Mais il y a un bémol… Il est dans la nature humaine d’en attendre toujours plus des bons élèves. Or la France, pays des droits de l’Homme, de la démocratie et de la laïcité, doit montrer des positions politiques plus matures que celles que peuvent afficher des nations qui font tout juste leur apprentissage de la démocratie. Cela étant, les électeurs français ont corrigé le tir en montrant au deuxième tour leur attachement aux valeurs de la République, exactement de la même manière que les résultats du premier tour avaient prouvé qu’un imbécile ou un extrémiste (ce qui revient au même, note du traducteur) qui vote peut avoir plus d’impact que dix intellectuels qui s’abstiennent ou boycottent.

Par ailleurs, et à titre personnel, je ne considère pas que le vote du premier tour ait été une simple réaction aux derniers attentats terroristes qui ont frappé Paris. Je pense que les choses sont bien plus profondes et encore plus dangereuses : Le vote en faveur du Front national est une position émotionnelle reflétant un sentiment de peur, mais aussi une attitude de rejet, de discrimination et de haine de l’Autre… Cela devrait à mon sens être médité pour les prochaines élections.

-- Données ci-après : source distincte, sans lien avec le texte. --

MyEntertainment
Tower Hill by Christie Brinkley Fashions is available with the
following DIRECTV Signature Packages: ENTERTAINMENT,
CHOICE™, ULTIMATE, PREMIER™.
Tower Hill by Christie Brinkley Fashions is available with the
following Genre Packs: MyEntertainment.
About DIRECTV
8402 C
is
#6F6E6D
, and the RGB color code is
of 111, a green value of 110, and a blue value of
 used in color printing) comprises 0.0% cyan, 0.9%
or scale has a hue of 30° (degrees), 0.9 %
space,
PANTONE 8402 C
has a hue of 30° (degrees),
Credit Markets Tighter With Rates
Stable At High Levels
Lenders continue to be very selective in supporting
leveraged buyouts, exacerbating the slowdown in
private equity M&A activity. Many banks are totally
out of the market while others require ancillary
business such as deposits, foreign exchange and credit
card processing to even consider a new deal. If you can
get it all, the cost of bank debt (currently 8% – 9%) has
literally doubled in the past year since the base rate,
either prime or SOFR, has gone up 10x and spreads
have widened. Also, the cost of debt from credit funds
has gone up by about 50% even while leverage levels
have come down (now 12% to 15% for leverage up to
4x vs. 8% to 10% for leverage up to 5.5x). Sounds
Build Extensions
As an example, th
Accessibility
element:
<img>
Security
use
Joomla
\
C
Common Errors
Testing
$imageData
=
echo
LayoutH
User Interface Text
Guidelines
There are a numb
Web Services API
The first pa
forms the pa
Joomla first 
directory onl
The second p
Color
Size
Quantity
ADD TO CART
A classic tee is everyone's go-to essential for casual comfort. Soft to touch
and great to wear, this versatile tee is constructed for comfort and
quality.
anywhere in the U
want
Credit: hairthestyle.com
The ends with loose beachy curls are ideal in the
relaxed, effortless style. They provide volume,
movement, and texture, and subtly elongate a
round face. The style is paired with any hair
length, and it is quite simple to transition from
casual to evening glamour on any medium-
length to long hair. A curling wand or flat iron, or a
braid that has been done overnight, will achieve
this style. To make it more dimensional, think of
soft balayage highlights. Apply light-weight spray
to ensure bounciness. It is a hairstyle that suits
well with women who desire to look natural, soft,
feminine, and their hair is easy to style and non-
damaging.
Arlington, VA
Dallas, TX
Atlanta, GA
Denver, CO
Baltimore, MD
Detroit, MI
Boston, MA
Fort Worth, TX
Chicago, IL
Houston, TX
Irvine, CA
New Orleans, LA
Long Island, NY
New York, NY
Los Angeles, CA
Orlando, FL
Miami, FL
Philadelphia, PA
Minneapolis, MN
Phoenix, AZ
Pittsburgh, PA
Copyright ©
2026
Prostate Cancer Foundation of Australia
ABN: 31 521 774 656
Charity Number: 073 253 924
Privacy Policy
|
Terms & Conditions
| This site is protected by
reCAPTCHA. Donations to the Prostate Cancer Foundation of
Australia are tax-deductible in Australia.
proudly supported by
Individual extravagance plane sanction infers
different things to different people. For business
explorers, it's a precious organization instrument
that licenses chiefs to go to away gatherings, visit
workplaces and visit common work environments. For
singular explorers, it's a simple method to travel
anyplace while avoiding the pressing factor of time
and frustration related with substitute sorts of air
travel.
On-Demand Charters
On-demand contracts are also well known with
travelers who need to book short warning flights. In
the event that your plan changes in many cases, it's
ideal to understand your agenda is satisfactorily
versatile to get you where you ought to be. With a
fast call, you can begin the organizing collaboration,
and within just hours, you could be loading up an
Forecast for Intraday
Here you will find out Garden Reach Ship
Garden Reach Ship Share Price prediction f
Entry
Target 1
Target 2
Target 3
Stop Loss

Mais… mais, et pour revenir à notre point de départ : Marine Le Pen ou Donald Trump ou bien d’autres encore du même genre sont le reflet de l’image que nous renvoyons… une réplique des exclusions que nous exprimons. Ne considérons-nous pas les autres que les musulmans comme des mécréants ? Ne pensons-nous pas que seuls nous irons et méritons le paradis ? Ne nous arrive-t-il donc jamais d’adopter des postures racistes, envers nous-mêmes, en interne, entre sunnites et chiites, entre Arabes et Imazighen ? Ne sommes-nous pas racistes envers les immigrés subsahariens, et parfois même à l’encontre de Marocains à la peau sombre ?

Le racisme de Trump ou de Le Pen sont, encore une fois, inadmissibles. Leur discours discriminatoire doit être rejeté en cela qu’il est raciste, profondément raciste. Mais quand nous nous sentons offensés et blessés par leurs discours et que nous exprimons notre désapprobation pour leurs idées et leur haine, il nous appartiendrait également de penser aux prêches de certains de nos imams dans les mosquées, de certains de nos enseignants dans les écoles et de plusieurs de nos prédicateurs religieux sur les télés satellitaires et sur le web… Et alors, nous prendrons la mesure du fait que nous aussi, pour notre part, nous sommes dans l’exclusion et la discrimination envers l’Autre, sauf que nous nous en apercevons que lorsque nous sommes nous-mêmes victimes de ces exclusions et discriminations.